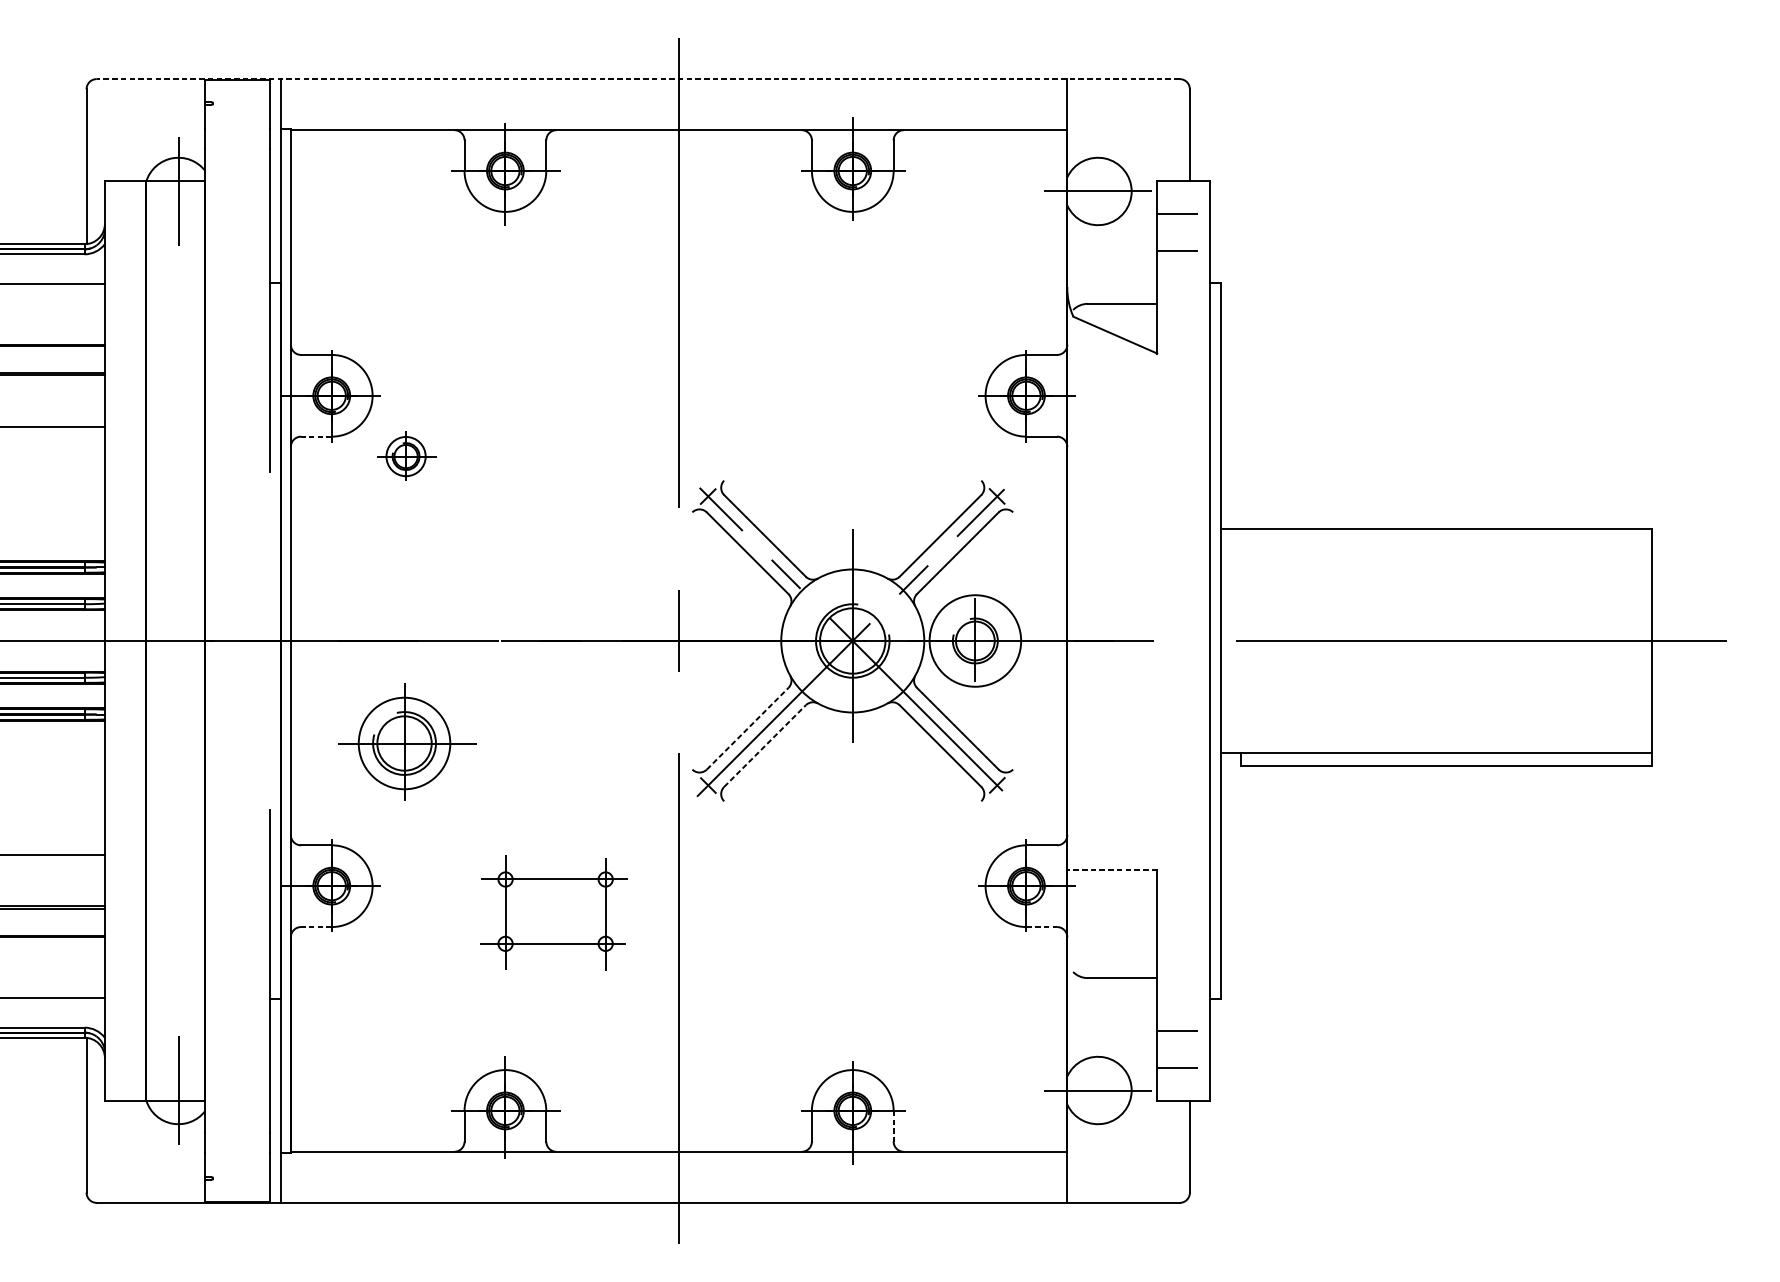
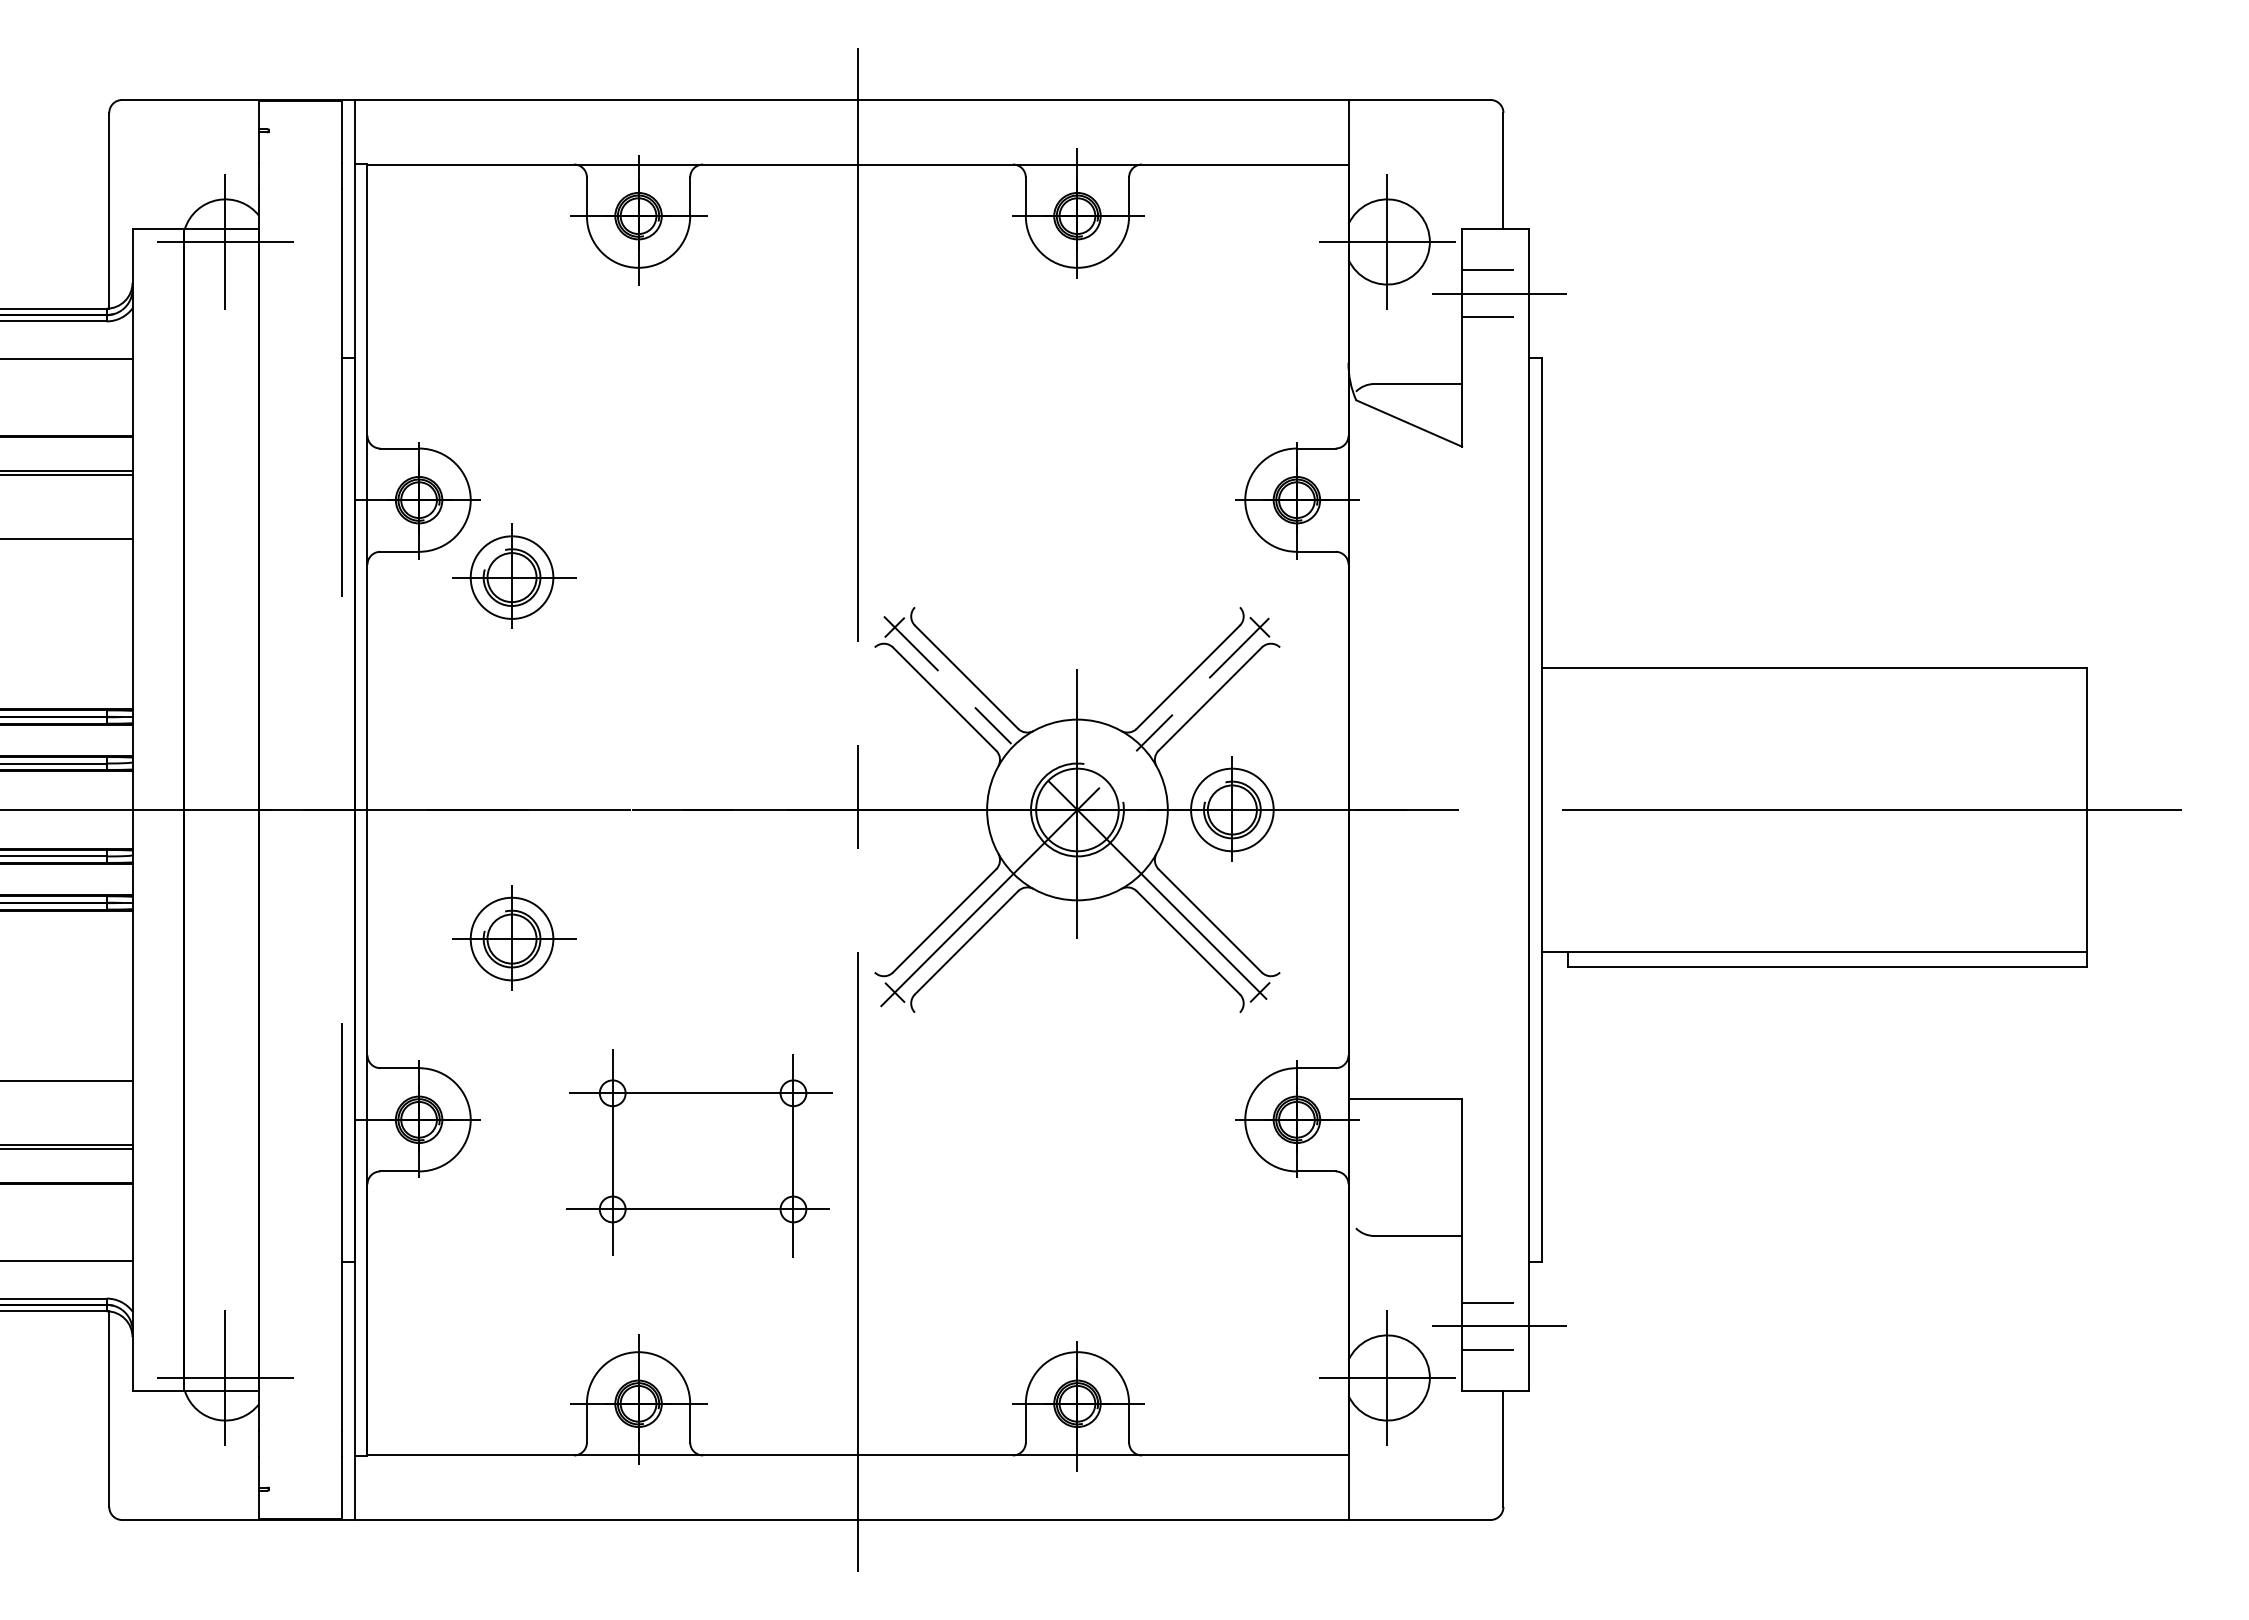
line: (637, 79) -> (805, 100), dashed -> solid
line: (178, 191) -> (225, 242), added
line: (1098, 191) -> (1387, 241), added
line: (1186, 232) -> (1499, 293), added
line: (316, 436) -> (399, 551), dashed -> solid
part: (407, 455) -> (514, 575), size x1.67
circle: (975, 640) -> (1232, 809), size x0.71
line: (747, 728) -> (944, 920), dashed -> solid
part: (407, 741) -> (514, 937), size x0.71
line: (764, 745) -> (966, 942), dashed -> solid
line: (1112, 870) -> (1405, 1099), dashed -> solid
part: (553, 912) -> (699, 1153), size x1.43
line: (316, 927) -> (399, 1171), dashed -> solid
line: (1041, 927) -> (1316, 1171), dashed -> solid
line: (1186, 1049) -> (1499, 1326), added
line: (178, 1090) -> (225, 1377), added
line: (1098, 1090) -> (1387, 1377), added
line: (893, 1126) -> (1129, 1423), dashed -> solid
──────────────────────────────
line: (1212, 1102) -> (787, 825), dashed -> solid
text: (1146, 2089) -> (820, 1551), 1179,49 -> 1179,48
──────────────────────────────
**INSTRUCTION**
In the material above, transcribe exactly the lines beginning at the one with "line: (637, 79)" and ending at the one with "line: (1112, 870)", both included.

**TASK RESPONSE**
line: (637, 79) -> (805, 100), dashed -> solid
line: (178, 191) -> (225, 242), added
line: (1098, 191) -> (1387, 241), added
line: (1186, 232) -> (1499, 293), added
line: (316, 436) -> (399, 551), dashed -> solid
part: (407, 455) -> (514, 575), size x1.67
circle: (975, 640) -> (1232, 809), size x0.71
line: (747, 728) -> (944, 920), dashed -> solid
part: (407, 741) -> (514, 937), size x0.71
line: (764, 745) -> (966, 942), dashed -> solid
line: (1112, 870) -> (1405, 1099), dashed -> solid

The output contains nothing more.